▸ **Task**: In the records below, find the line that contains "input datain, sr_clock, rst;", then write out that line and each one after it exactly, up to and including the last.

▸ **Supplied data**:
◇ ◇ ◇ ◇

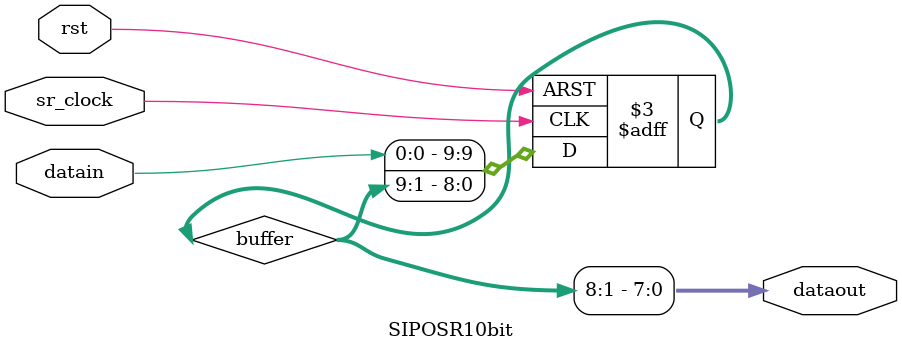
<source format=v>
module SIPOSR10bit (dataout, datain, sr_clock, rst);
	output [7:0] dataout;
	input datain, sr_clock, rst;
	
	reg [9:0] buffer = 10'b0;
	
	assign dataout = buffer[8:1];
	
	always @(posedge sr_clock or posedge rst)
		if (rst) buffer <= 10'b0;
		else buffer <= {datain, buffer[9:1]};
endmodule 
</source>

◇ ◇ ◇ ◇

▸ **Output below**:
	input datain, sr_clock, rst;
	
	reg [9:0] buffer = 10'b0;
	
	assign dataout = buffer[8:1];
	
	always @(posedge sr_clock or posedge rst)
		if (rst) buffer <= 10'b0;
		else buffer <= {datain, buffer[9:1]};
endmodule 
</source>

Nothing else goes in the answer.